"We popped over a little ridge, and there was a Bedouin camp on the other side. I watched a boy about nine or ten come running out from one of the goat hair tents. We were so close I could see his expression - thrill and fear and awe and wonder combined. His whole life he'll remember the the moment that sky-blackening, air-mauling, thunder-engined steel firmament of war crossed his face. And I hope all of his bellicose, fanatical, senseless quarrel-mongering neighbors, from Tel Aviv to Khartoum, from Tripoli to Tehran - remember it, too." PJ O'Rourke, embedded with a New Zealand C-130 crew at the end of Desert Storm, 1991.
Give War a Chance, PJ O'Rourke, 1993.
"Can you tell when it's peacetime and wartime anymore? [...] We measure the success of a mission by two things - was it successful,
and how few civilians did we hurt. They measure success by how many.
Pregnant women are delivering bombs. You talk to me about international
law, the laws of
nature don't even apply here. I've been a
soldier for thirty-eight years, and I've found an enemy I can kill."
Admiral Percy FitzWallace, "We Killed Yamamoto,"
The West Wing (2002).
Washington DC, December 8, 1941 (AP): Today, in the wake of the attack on Pearl Harbor, President Franklin Roosevelt addressed Congress. "December 7th, 1941, a date which will live in infamy." He went on to tell the assembled representatives, and the world, that the United States would respond quickly and decisively. "I have directed my attorney general to, with all due haste, investigate this heinous act and bring to justice the perpetrators. At this moment, officers of the Federal Bureau of Investigation are with a District Court judge, obtaining an arrest warrant for Isoroku Yamamoto and his staff. This foul and despicable deed shall not go unpunished. We have also targeted for assassination the Japanese Emperor, and key members of his government."

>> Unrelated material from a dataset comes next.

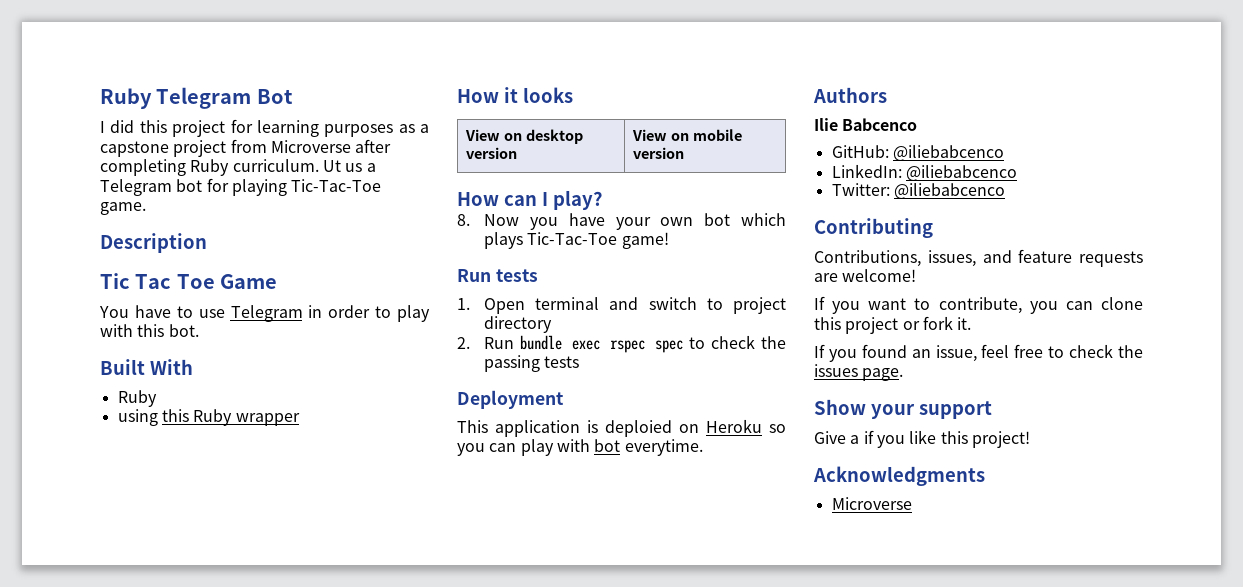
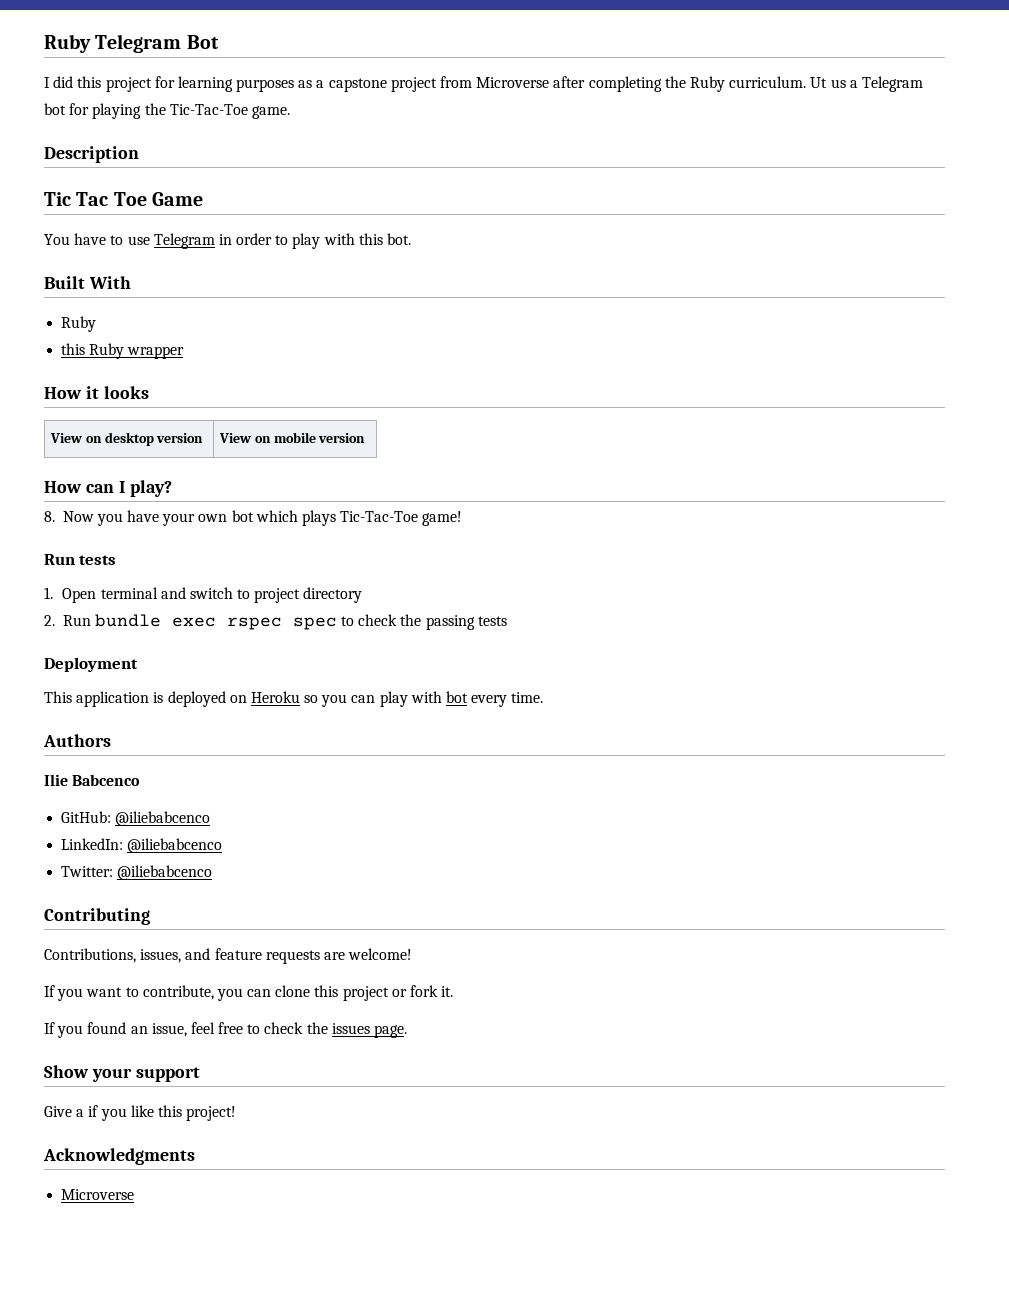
(186, 167) none -> [664,76,686,88] the
(287, 187) none -> [144,103,166,115] the
[117,409,158,426] using -> (97, 324) none
[605,420,672,437] deploied -> [167,691,226,707] deployed
[624,439,703,456] everytime. -> [471,692,544,707] every time.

Over the past decade, America has been cautioned about its response to "terror." We have heard that the men and women perpetrating these acts are unaffiliated, ragtag extremists unrelated to any modern belief system, or nation/state. We will target individuals, lead from behind... Getting upset about an American couple blown up in a European airport is disproportionate.
Next year, the ILA conference my wife attends every fall will be he held in Brussels. If that was the love of
your life, how would you feel? What does it say about our civilization that a barbaric, medieval system occupies territory and wages war against us, and our response is to arrest the perpetrators of individual acts?
Many years ago, in a letter to my grandmother and grandfather, my dad expressed a hope shared by most members of our armed forces - that his endeavors in the Pacific would not be in vain. That the risk to his life was so that others could live free lives in peace. I would venture to say that our contemporary military feels much the same.
Is it peacetime, or wartime? What do you think?